Le projet «Comment se parle la Suisse?» réunit une équipe pluridisciplinaire de juristes et de linguistes qui s’interroge sur le rôle que jouent ces usages de langues partiellement maîtrisées ainsi que sur le rôle plus général du plurilinguisme au sein des institutions de la démocratie parlementaire suisse. Ce projet s’inscrit dans le cadre du cluster de recherche «Résilience», financé par la Mobilière pour la période 2024–2026. Il comprend un volet qualitatif et ethnographique ainsi qu’un volet quantitatif et psycholinguistique. Etant donné l’organisation territoriale de la politique linguistique suisse, les enjeux varient considérablement d’un canton à l’autre. C’est pourquoi chercheurs et chercheuses se sont intéressé·e·s en particulier aux choix linguistiques et aux dynamiques liées aux langues de travail dans les parlements cantonaux. En quoi un parlementaire neuchâtelois parlant trois langues nationales, mais naturalisé récemment et avec un accent italien, est-il perçu comme plus ou moins légitime qu’une collègue francophone (plutôt monolingue) avec un accent local? Comment se fait-il que certains parlements alémaniques fonctionnent principalement en dialecte – parfois même de façon prescrite par le règlement – tandis que d’autres imposent l’usage exclusif de la langue standard? Pourquoi les représentant·e·s romanches au parlement grison s’expriment-ils et elles dans leur idiome natif, alors que leurs collègues germanophones sont tenu·e·s de parler le Hochdeutsch? Quelles conséquences ces règles et usages ont-ils sur la dynamique politique et les interactions parlementaires?

Dans le volet psycholinguistique du projet, le groupe de recherche analyse les effets du recours à une langue seconde – ou «étrangère», bien que nationale – chez les acteurs·trices politiques au niveau fédéral. En s’appuyant sur des recherches en psycholinguistique suggérant qu’on tend à raisonner de manière plus utilitariste et moins émotionnelle dans une langue autre que la langue maternelle, il formule l’hypothèse que le choix linguistique peut influencer la nature des débats politiques: s’exprimer dans une langue moins bien maîtrisée pourrait atténuer la charge émotionnelle et la polarisation des échanges.

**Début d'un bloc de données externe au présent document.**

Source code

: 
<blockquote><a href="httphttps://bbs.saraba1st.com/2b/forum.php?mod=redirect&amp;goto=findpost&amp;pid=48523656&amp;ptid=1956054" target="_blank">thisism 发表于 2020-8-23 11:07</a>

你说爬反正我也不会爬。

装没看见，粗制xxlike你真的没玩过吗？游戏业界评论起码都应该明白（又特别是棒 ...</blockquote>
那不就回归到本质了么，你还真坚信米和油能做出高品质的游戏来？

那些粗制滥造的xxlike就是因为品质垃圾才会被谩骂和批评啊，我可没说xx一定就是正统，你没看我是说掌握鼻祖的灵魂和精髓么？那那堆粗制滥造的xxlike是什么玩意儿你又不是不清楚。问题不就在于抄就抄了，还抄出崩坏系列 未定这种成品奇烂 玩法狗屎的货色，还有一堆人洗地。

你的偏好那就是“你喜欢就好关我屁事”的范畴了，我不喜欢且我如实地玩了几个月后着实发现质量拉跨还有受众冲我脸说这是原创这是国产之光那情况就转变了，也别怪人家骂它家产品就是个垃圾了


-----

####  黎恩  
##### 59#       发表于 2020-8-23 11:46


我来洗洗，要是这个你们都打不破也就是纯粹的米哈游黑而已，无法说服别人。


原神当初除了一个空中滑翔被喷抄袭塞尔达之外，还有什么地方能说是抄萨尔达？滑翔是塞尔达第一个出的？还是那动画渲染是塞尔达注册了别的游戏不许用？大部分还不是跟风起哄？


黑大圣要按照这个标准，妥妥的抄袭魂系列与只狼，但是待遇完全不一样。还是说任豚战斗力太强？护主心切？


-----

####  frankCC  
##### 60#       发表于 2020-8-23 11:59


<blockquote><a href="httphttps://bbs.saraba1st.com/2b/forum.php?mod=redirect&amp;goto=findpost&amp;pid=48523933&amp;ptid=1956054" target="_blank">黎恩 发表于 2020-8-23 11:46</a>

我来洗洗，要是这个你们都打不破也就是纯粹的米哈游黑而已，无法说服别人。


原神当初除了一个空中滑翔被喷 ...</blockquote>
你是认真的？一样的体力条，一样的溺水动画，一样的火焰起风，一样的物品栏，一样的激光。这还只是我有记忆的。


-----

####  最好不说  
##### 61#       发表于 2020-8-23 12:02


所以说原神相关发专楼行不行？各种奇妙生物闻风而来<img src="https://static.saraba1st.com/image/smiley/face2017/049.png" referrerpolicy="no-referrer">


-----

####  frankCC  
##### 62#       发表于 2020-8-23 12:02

Les chercheurs·euses analysent plus de 2000 tours de parole de dix politicien·ne·s suisses, de Simonetta Sommaruga à Albert Rösti. Ces interventions, recueillies dans les émissions SRF Arena et RTS Infrarouge, sont examinées selon que la langue utilisée est ou non la langue première. L’objectif est d’évaluer leur degré de polarisation ou, au contraire, leur potentiel consensuel. Ils et elles combinent des outils d’intelligence artificielle avec des évaluations humaines. Les premières analyses indiquent un effet robuste de dépolarisation lorsqu’une langue moins maîtrisée est utilisée. Les résultats issus des évaluations humaines sont encore en attente. Si ce résultat devait se confirmer, nous saurons enfin pourquoi les discussions au sein de notre communauté universitaire plurilingue sont si consensuelles: C’est grâce à cet effet de la langue étrangère!